Hits Great, Misses Dull in Who Is America?

Reviewers split on Sacha Baron Cohen's latest
By Rob Quinn,  Newser Staff
Posted Jul 16, 2018 5:08 AM CDT
New Baron Cohen Show 'Hit and Miss'
Dormer Alaska Gov. Sarah Palin a and former Alabama Chief Justice Roy Moore are among Baron Cohen's targets in later episodes.   (AP Photo)

Sacha Baron Cohen is back—and Sarah Palin wasn't the only person he was able to dupe in new series Who Is America?, which debuted on Showtime on Sunday night. In the first of seven episodes, the British comedian of Borat fame meets assorted Americans while posing as conspiracy-obsessed Billy Wayne Ruddick Jr., Israeli terrorism expert Col. Erran Morad, ultra-liberal Dr. Nira Cain-N'Degeocello, and ex-con artist Rick Sherman. Here's what reviewers are saying:

  • Hit and miss. The only effective segment of the four was the one involving Morad, who managed to persuade gun enthusiast Philip Van Cleave to take part in a video for "Kinderguardians," which advocates arming 4-year-olds and features guns disguised as stuffed animals, writes Linda Holmes at NPR. Segments like the one where Ruddick meets Bernie Sanders don't work as well because the subjects aren't in agreement with the Baron Cohen character, instead considering him a crackpot.

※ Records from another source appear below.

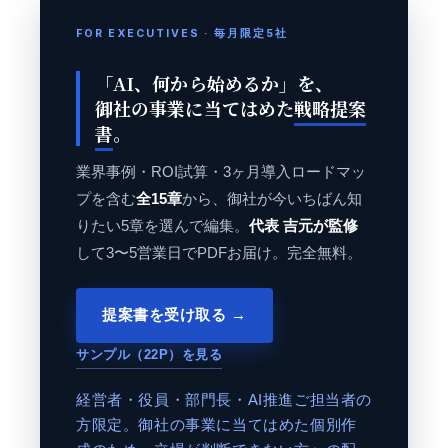
FOR EXECUTIVES · 毎月限定5社
「AI、何から始めるか」を、
御社の事業に当てはめた
戦略提案
書
。
業界事例・ROI試算・3ヶ月導入ロードマッ
プを含む
全15章
から、御社が今いちばん知
りたい5章を選んで編集。
代表 吉元が監修
して3〜5営業日でPDFお届け。完全無料。
提案書を受け取る →
サンプル（22P）を見る
経営者・役員・部門長・AI推進ご担当者の
方限定。御社の事業に当てはめた個別作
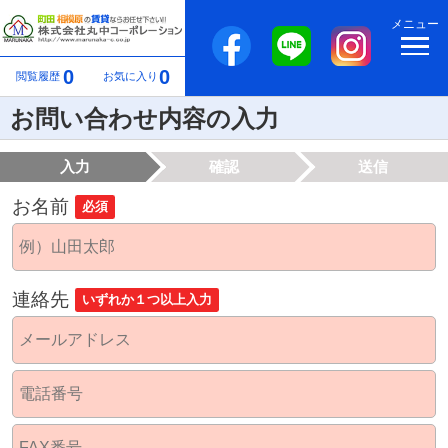
メニュー
0
0
閲覧履歴
お気に入り
お問い合わせ内容の入力
入力
確認
送信
お名前
必須
連絡先
いずれか１つ以上入力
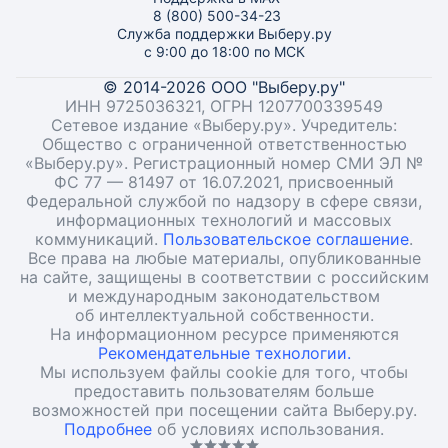
8 (800) 500-34-23
Служба поддержки Выберу.ру
с 9:00 до 18:00 по МСК
© 2014-2026 ООО "Выберу.ру"
ИНН 9725036321, ОГРН 1207700339549
Сетевое издание «Выберу.ру». Учредитель:
Общество с ограниченной ответственностью
«Выберу.ру». Регистрационный номер СМИ ЭЛ №
ФС 77 — 81497 от 16.07.2021, присвоенный
Федеральной службой по надзору в сфере связи,
информационных технологий и массовых
коммуникаций.
Пользовательское соглашение
.
Все права на любые материалы, опубликованные
на сайте, защищены в соответствии с российским
и международным законодательством
об интеллектуальной собственности.
На информационном ресурсе применяются
Рекомендательные технологии.
Мы используем файлы cookie для того, чтобы
предоставить пользователям больше
возможностей при посещении сайта Выберу.ру.
Подробнее
об условиях использования.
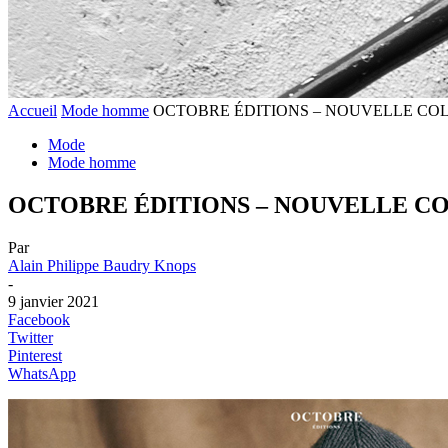
Accueil
Mode homme
OCTOBRE ÉDITIONS – NOUVELLE CO
Mode
Mode homme
OCTOBRE ÉDITIONS – NOUVELLE C
Par
Alain Philippe Baudry Knops
-
9 janvier 2021
Facebook
Twitter
Pinterest
WhatsApp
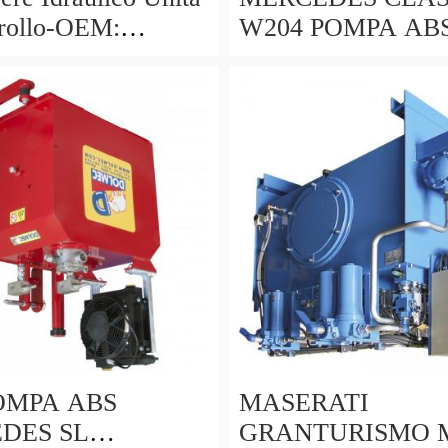
rollo-OEM:
W204 POMPA AB
5, AL30399,
A2045455432
7, AT29022
A2044313912 10.0
0321.4 DE ESP
POMPA ABS
MASERATI
DES SL
GRANTURISMO 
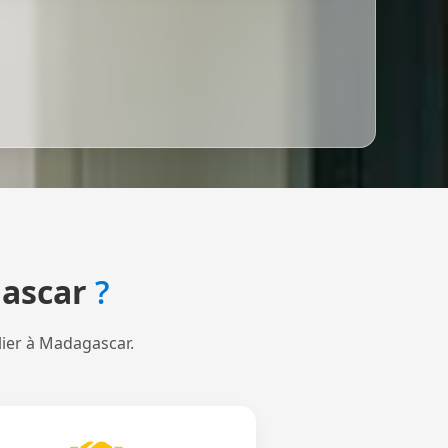
ascar
?
lier à Madagascar.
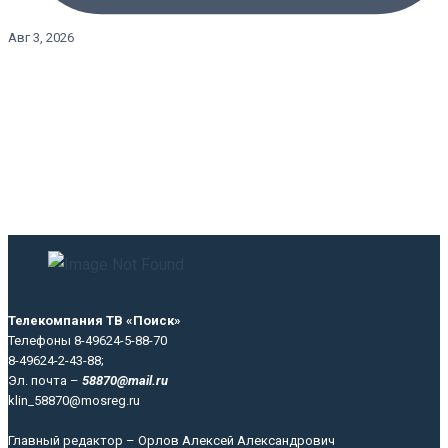
Авг 3, 2026
Телекомпания ТВ «Поиск»
Телефоны 8-49624-5-88-70
8-49624-2-43-88;
Эл. почта –
58870@mail.ru
klin_58870@mosreg.ru
Главный редактор – Орлов Алексей Александрович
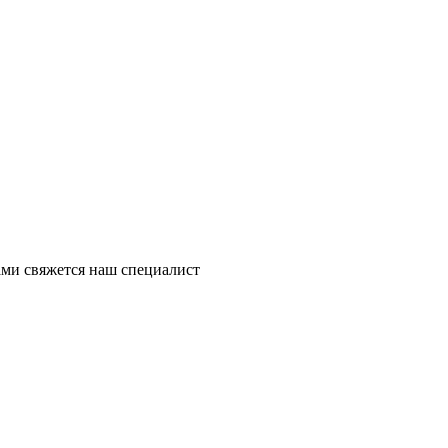
ми свяжется наш специалист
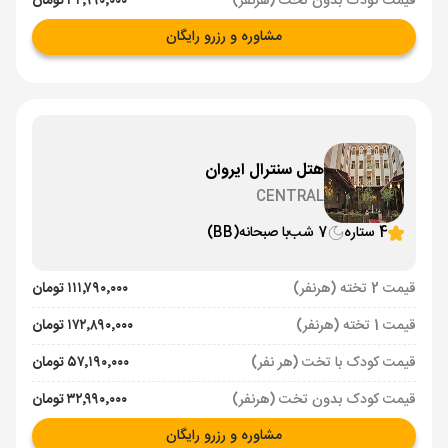
قیمت کودک بدون تخت (هرنفر)
۳۲٬۹۹۰٬۰۰۰ تومان
مشاوره و رزرو رایگان
هتل سنترال ایروان
CENTRAL
4 ستاره
7 شب
با صبحانه
(BB)
قیمت 2 تخته (هرنفر)
۱۱۱٬۷۹۰٬۰۰۰ تومان
قیمت 1 تخته (هرنفر)
۱۷۲٬۸۹۰٬۰۰۰ تومان
قیمت کودک با تخت (هر نفر)
۵۷٬۱۹۰٬۰۰۰ تومان
قیمت کودک بدون تخت (هرنفر)
۳۲٬۹۹۰٬۰۰۰ تومان
مشاوره و رزرو رایگان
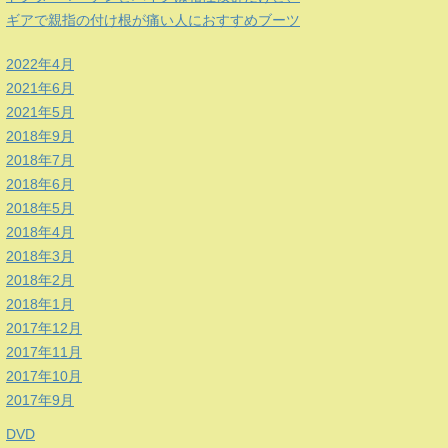
ギアで親指の付け根が痛い人におすすめブーツ
2022年4月
2021年6月
2021年5月
2018年9月
2018年7月
2018年6月
2018年5月
2018年4月
2018年3月
2018年2月
2018年1月
2017年12月
2017年11月
2017年10月
2017年9月
DVD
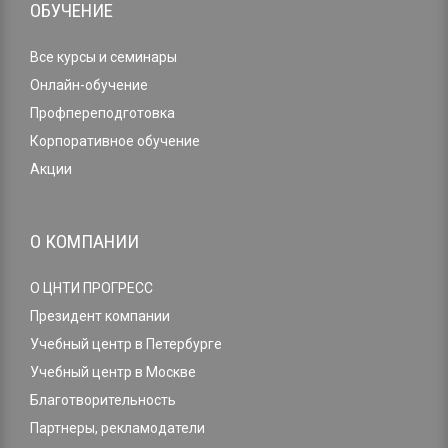
ОБУЧЕНИЕ
Все курсы и семинары
Онлайн-обучение
Профпереподготовка
Корпоративное обучение
Акции
О КОМПАНИИ
О ЦНТИ ПРОГРЕСС
Президент компании
Учебный центр в Петербурге
Учебный центр в Москве
Благотворительность
Партнеры, рекламодатели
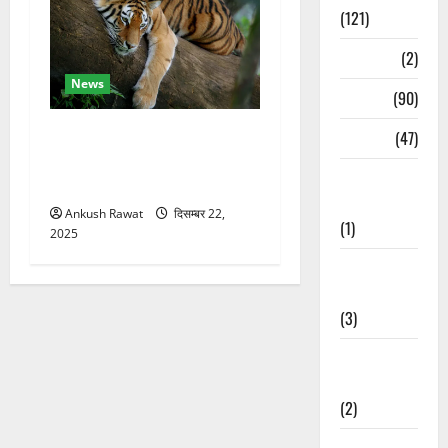
(121)
Temples
(2)
News
Temples
(90)
कॉर्बेट में सर्दियों की तैयारी, ढेला
Travel
(47)
रेस्क्यू सेंटर में बाघ-लेपर्ड की
Treks &
विशेष देखभाल
Adventures
Ankush Rawat
दिसम्बर 22,
(1)
2025
Treks &
Adventures
(3)
Waterfalls &
Nature
(2)
Waterfalls &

  • "Aims high but goes low." Charles Bramesco at the Guardian found it frustrating that the gun segment worked so well, while others, including one in which Sherman "pitches his bodily-secretion artworks to a Laguna Beach dealer," flopped. "In a fractious and chaotic nation beset by families torn asunder, militarized forces suppressing protests, and lives lost, he sets the bar extremely high for himself," he writes. "When he manages to clear it, the results are dazzling ... but anything less feels like a waste of time."
  • The great divide. Baron Cohen also mocks liberals, but for them, the "show serves as a kind of horror-comedy comfort food, a cathartic validation of the feelings brought on by the current news," writes Steven Zeitchek at the Washington Post. But at the same time, "it is likely to reinforce the beliefs of the conservatives who view Hollywood as, essentially, a place of knee-jerk scorn that will stop at nothing to mock its audiences, particularly in middle America."
  • "No moments of truth." The show "offers no moments of truth when the hunted, led to the extremes by a stranger with funny facial hair, finally realize that they are in a logical pretzel and suddenly comprehend the consequences of their thinking," writes Mark Kennedy at the AP. "No, Baron Cohen isn't interested in confronting his subjects head-on or breaking them like 60 Minutes, only mining the absurdist humor of those who are absolutely certain they are right." He adds, however, that the upcoming second episode is better than the first.